I like smokin new kind of food. Today I bought a 3 kg nice octopus and I'm plannin smokin it but honestly I'm little confused. Duration, temperature, cold/hot smoking ??
Need ur help guys.
Thanks


----------



## ak1

I,ve never done it, but this might help;

http://www.smokingmeatforums.com/t/112260/smoked-octopus-somebody-had-to-do-it-might-as-well-be-me

or just google "smoked octopus" and see what comes up.


----------



## SmokinAl

It sounds delicious. I know if it's not cooked correctly it will be chewy. But smoked octopus really sounds good. Hope you can figure out the best way to smoke it. Sorry but no help here.

Al


----------



## foamheart

Octopus is like squid, its either a very very short or a very low and slow, or its a rubber band.


----------



## jihedktari

OK. Is it better to smoke it directly on the smoker grill or in a pan foil covered ??


----------



## foamheart

You might check Leah's Threads I believe she smoked some octopus.....LOL... believe it or not this is just a small portion of available threads on smoked octopus.

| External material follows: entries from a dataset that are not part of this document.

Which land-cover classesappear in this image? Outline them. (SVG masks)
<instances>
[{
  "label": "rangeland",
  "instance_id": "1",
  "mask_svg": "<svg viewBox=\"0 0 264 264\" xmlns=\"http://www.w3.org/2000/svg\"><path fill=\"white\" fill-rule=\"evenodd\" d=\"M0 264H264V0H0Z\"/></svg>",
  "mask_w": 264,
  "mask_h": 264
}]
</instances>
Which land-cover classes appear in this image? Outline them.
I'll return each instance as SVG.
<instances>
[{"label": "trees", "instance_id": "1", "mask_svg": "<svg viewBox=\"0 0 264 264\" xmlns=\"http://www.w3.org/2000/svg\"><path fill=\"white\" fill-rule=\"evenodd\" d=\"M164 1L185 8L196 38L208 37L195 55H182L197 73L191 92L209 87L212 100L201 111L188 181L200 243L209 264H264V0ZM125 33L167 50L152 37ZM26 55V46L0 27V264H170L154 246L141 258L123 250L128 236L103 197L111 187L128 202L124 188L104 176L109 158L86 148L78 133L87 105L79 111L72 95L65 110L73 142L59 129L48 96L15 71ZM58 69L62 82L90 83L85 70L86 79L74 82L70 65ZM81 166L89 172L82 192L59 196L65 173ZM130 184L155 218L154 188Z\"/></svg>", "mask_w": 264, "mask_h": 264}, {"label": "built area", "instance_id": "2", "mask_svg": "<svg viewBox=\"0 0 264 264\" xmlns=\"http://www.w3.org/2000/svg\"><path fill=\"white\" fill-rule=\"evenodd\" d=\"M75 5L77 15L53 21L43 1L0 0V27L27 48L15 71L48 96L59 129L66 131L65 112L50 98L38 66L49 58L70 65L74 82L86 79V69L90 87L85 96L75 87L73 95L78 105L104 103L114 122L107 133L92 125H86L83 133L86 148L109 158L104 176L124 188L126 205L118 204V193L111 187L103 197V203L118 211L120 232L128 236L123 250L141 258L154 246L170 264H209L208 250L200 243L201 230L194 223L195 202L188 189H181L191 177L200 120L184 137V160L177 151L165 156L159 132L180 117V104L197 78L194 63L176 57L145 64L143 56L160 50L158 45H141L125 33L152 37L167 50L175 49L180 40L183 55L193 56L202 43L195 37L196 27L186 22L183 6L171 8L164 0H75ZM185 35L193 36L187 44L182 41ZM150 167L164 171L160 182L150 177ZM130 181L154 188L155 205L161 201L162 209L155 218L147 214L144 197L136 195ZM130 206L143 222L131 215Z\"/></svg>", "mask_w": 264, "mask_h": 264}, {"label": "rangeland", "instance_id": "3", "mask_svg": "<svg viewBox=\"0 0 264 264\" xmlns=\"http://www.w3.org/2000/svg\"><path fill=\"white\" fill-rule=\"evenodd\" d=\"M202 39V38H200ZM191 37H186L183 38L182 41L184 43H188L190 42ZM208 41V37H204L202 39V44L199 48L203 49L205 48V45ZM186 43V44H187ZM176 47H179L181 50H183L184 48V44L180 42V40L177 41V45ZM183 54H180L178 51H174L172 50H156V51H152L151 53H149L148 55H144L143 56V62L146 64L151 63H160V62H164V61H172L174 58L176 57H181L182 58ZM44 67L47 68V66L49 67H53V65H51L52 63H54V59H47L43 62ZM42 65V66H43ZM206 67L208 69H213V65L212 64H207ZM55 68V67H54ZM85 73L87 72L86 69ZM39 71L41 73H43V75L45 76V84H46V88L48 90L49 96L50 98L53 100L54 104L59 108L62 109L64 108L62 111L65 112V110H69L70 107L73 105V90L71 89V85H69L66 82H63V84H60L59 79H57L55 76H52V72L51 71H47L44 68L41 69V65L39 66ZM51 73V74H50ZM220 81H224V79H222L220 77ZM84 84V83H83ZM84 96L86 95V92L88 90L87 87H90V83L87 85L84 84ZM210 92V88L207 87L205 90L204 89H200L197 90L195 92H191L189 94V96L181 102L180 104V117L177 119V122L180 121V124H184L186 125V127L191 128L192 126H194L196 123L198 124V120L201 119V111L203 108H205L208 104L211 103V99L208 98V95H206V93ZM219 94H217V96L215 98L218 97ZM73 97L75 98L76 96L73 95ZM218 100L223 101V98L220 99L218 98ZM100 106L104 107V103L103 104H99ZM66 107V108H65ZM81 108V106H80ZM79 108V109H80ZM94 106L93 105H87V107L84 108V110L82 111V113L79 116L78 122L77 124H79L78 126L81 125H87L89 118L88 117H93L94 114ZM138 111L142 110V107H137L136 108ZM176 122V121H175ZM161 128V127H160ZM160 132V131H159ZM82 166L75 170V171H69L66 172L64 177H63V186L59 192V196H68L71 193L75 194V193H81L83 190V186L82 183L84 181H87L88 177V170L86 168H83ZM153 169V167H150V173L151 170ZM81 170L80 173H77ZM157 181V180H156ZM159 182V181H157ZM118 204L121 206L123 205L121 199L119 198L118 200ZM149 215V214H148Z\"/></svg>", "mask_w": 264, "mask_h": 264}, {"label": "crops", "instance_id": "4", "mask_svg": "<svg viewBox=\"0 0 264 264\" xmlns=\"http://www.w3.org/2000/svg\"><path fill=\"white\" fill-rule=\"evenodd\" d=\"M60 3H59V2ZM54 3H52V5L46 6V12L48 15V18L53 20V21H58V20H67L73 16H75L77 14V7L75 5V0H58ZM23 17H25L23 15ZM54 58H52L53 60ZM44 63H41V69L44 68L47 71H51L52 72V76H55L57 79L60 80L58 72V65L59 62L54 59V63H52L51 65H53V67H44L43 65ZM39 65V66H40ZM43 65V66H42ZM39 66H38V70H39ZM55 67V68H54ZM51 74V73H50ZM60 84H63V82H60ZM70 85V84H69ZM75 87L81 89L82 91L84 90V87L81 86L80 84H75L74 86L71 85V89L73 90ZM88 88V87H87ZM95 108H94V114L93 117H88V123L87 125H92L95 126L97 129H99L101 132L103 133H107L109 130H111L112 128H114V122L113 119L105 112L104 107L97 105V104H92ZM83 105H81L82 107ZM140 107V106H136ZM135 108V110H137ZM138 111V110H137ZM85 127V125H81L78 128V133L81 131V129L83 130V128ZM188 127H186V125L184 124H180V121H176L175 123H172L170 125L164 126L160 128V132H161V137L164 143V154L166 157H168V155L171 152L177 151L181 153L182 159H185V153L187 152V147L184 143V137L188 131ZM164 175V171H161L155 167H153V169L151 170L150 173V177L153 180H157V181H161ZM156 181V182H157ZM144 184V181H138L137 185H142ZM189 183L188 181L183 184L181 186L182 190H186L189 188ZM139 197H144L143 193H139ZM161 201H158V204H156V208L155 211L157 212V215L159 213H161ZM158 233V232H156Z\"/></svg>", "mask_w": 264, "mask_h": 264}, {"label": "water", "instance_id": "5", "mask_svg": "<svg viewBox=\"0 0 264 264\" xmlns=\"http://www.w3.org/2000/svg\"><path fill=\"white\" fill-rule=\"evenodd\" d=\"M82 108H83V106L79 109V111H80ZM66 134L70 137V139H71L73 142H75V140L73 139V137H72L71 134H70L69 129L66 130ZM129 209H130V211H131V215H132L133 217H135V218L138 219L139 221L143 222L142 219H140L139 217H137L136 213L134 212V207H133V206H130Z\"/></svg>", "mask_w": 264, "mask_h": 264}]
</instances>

Smoked Octopus Salad for a Fabulous Friday!

http://www.smokingmeatforums.com/t/205028/smoked-octopus-salad-for-a-fabulous-friday

For The Love Of Octopus!

http://www.smokingmeatforums.com/t/152692/for-the-love-of-octopus

Simple Smoked Octopus For Your Saturday!

http://www.smokingmeatforums.com/t/173636/simple-smoked-octopus-for-your-saturday

Octopus,bacon & foraged greens.

http://www.smokingmeatforums.com/t/156676/octopus-bacon-foraged-greens

Typical Monday Morning Octopus!!!!!!

http://www.smokingmeatforums.com/t/158129/typical-monday-morning-octopus

Smoked Octopus "Super Quickie" Saturday Lunch!

http://www.smokingmeatforums.com/t/155517/smoked-octopus-super-quickie-saturday-lunch

So is it an awesome search engine or what?


----------



## jihedktari

So finally. I smoke the octopus for two hours @ 240°F. It was OK.nice but too much smoky.













IMG_20160228_194432.jpg



__ jihedktari
__ Mar 4, 2016


----------



## foamheart

jihedktari said:


> So finally. I smoke the octopus for two hours @ 240°F. It was OK.nice but too much smoky.
> 
> 
> 
> 
> 
> 
> 
> 
> 
> 
> 
> 
> 
> IMG_20160228_194432.jpg
> 
> 
> 
> __ jihedktari
> __ Mar 4, 2016


Just think though, next time you'll have it perfect. Its what first time smokes are all about. I am surprized that Leah didn't mention a short smoke it all those links above. She probably didn't even think about it.


----------